The spine of the T-graph of the Hilbert scheme of points in the plane

TL;DR

This paper constructs a field-independent subgraph called the spine within the T-graph of the Hilbert scheme of points in the plane, providing insights into tropical ideals and stratification.

Contribution

It introduces a novel, field-independent subgraph of the T-graph, called the spine, and describes tropical ideals for certain edges, enhancing understanding of the Hilbert scheme's structure.

Findings

The spine is independent of the underlying field.

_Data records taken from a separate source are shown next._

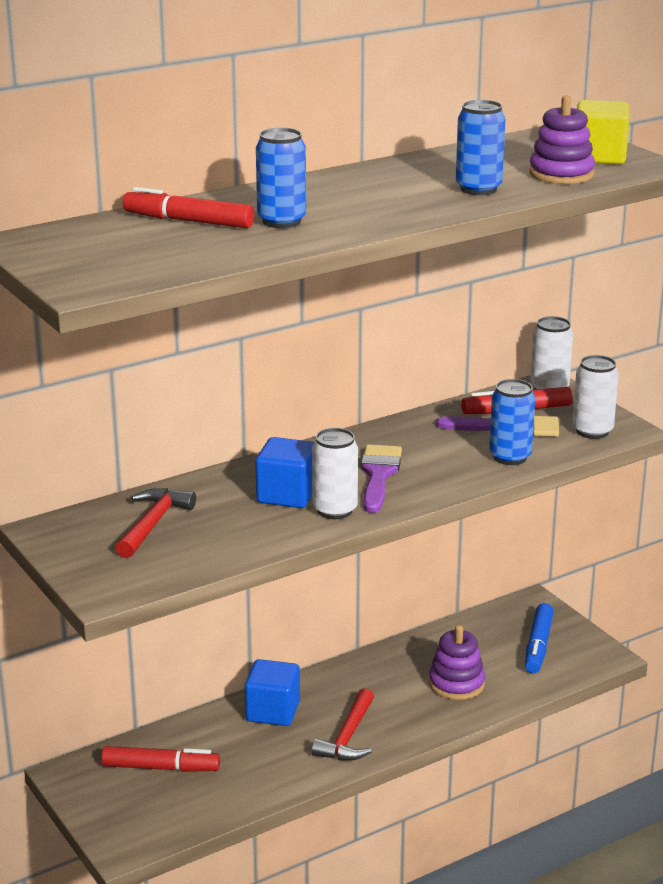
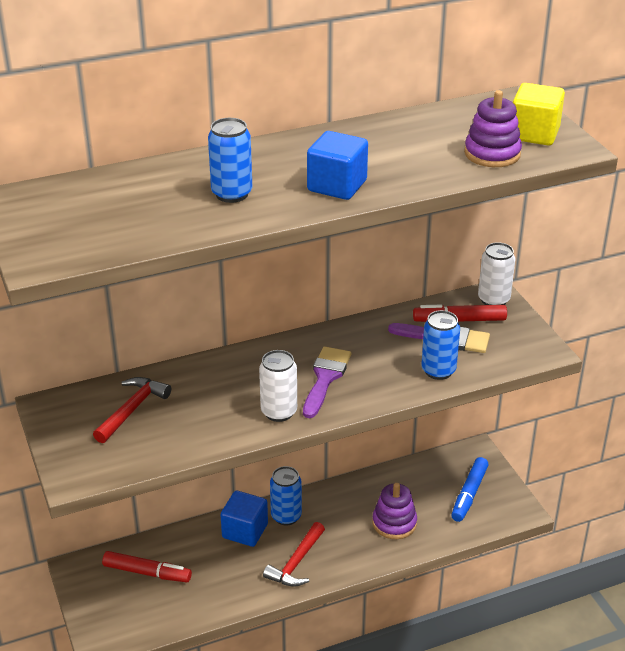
camera: 10 degrees right, 10 degrees up
red marker [123,187,254,228] -> none
blue cube [255,437,314,508] -> blue cube moved to [307,131,368,200]
blue can [456,100,506,195] -> blue can moved to [270,466,302,526]
white can [572,355,619,439] -> none

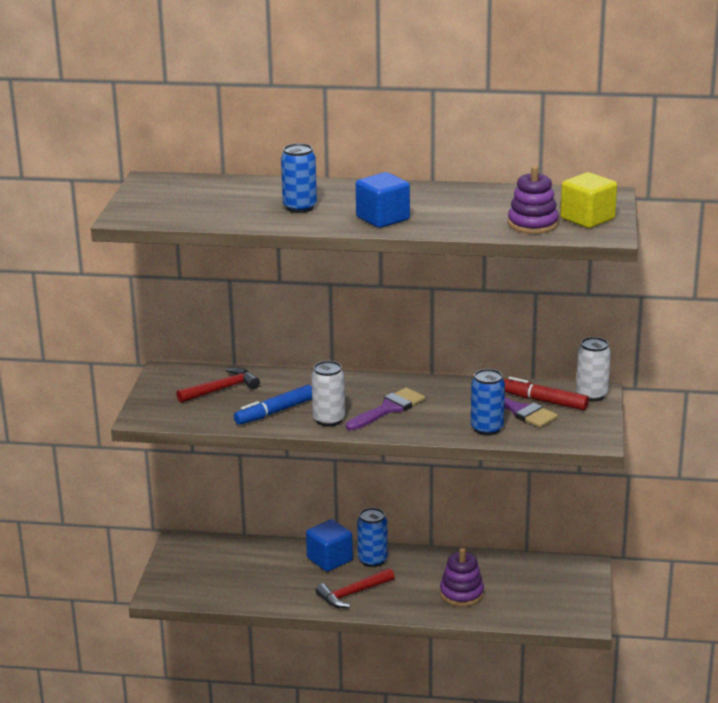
camera: 30 degrees right, 10 degrees down
red marker [102,551,192,582] -> none
blue marker [451,457,489,522] -> blue marker moved to [234,385,312,425]

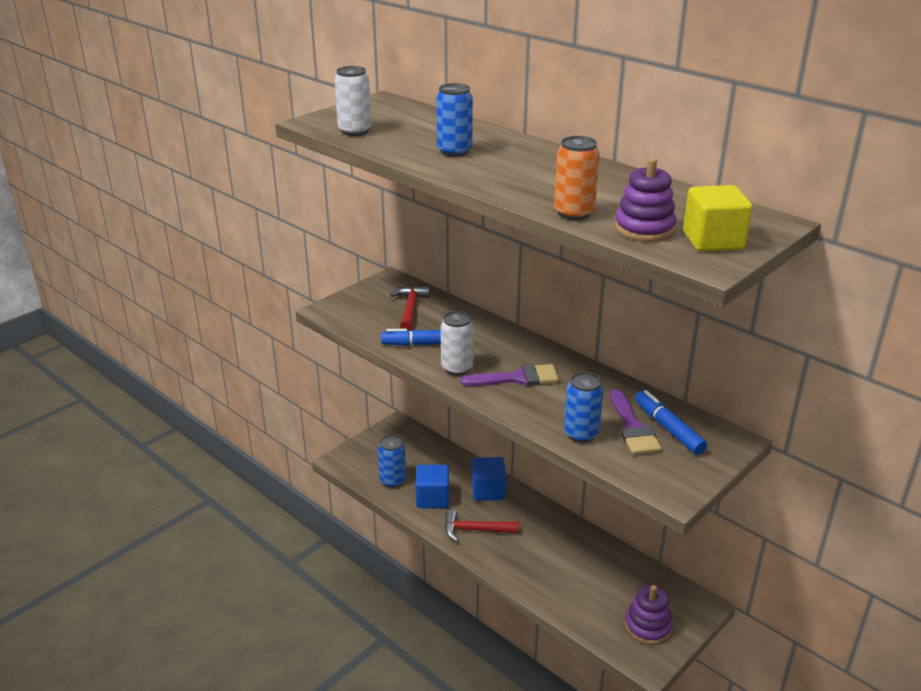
camera: 35 degrees right, 5 degrees up
red hammer [176,367,260,403] -> red hammer turned 90 degrees counterclockwise [390,286,430,331]
blue cube [356,172,410,228] -> blue cube moved to [415,465,449,508]
blue can [357,508,388,567] -> blue can moved to [378,435,406,488]
purple stacking toy [440,548,484,607] -> purple stacking toy moved to [625,585,673,645]
red marker [504,377,589,410] -> blue marker [635,390,707,455]
white can [576,337,611,402] -> white can moved to [334,66,371,136]
none -> orange can [554,136,600,220]

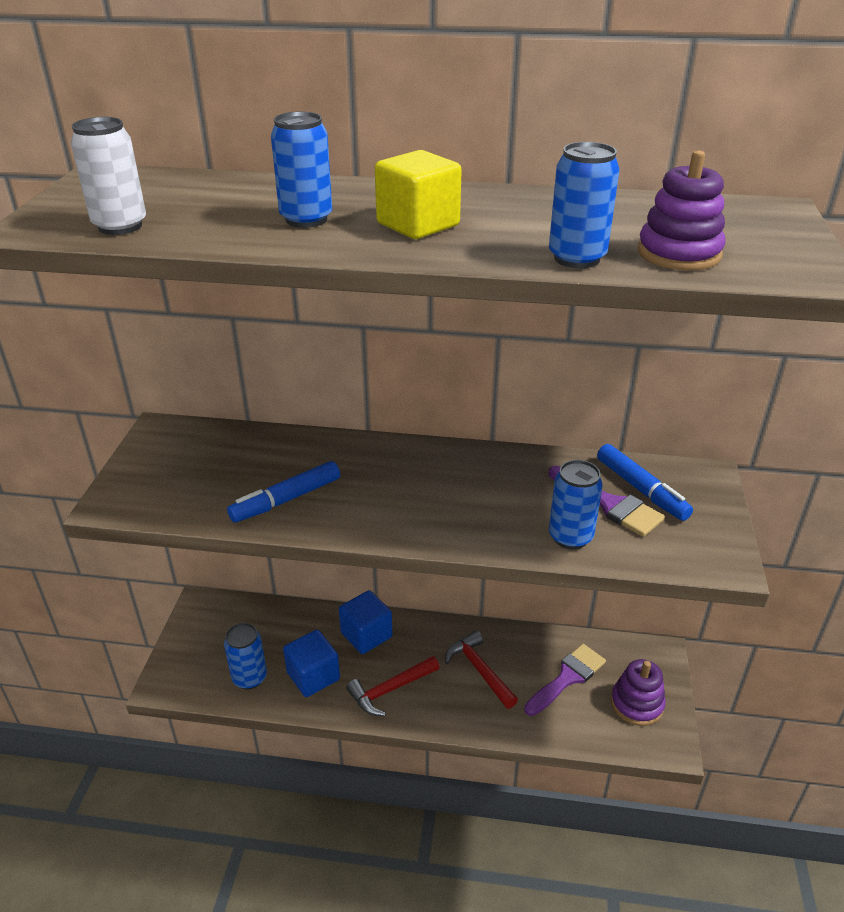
camera: 35 degrees left, 5 degrees up
red hammer [390,286,430,331] -> red hammer moved to [445,631,518,709]
white can [441,311,474,376] -> none
purple brush [461,364,559,386] -> purple brush moved to [524,644,606,716]
orange can [554,136,600,220] -> blue can [549,142,620,268]
blue marker [635,390,707,455] -> blue marker turned 150 degrees counterclockwise [597,444,693,521]
yellow cube [683,185,752,252] -> yellow cube moved to [375,150,462,239]

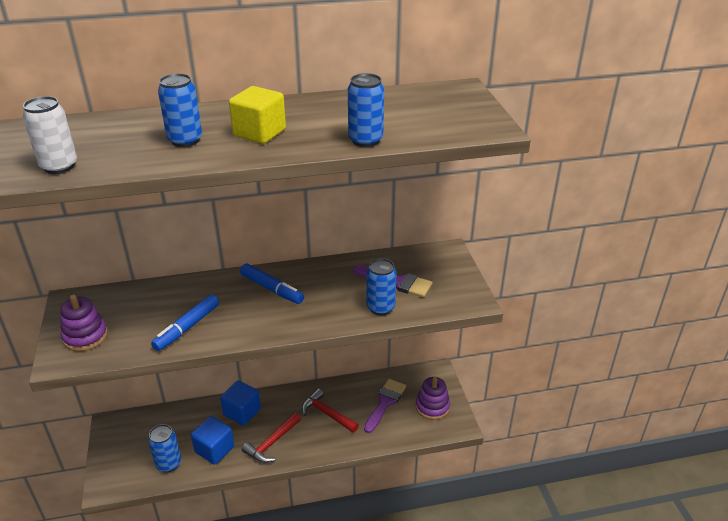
camera: 20 degrees left, 0 degrees up
blue marker [597,444,693,521] -> blue marker moved to [240,264,304,304]
purple stacking toy [638,150,725,271] -> purple stacking toy moved to [60,295,108,351]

Certain edges in the spine have associated tropical ideals.

The work refines the tropical stratification of the Hilbert scheme.

Abstract

The torus T of projective space also acts on the Hilbert scheme of subschemes of projective space. The T-graph of the Hilbert scheme has vertices the fixed points of this action, and edges connecting pairs of fixed points in the closure of a one-dimensional orbit. In general this graph depends on the underlying field. We construct a subgraph, which we call the spine, of the T-graph of Hilb^m(A^2) that is independent of the choice of infinite field. For certain edges in the spine we also give a description of the tropical ideal, in the sense of tropical scheme theory, of a general ideal in the edge. This gives a more refined understanding of these edges, and of the tropical stratification of the Hilbert scheme.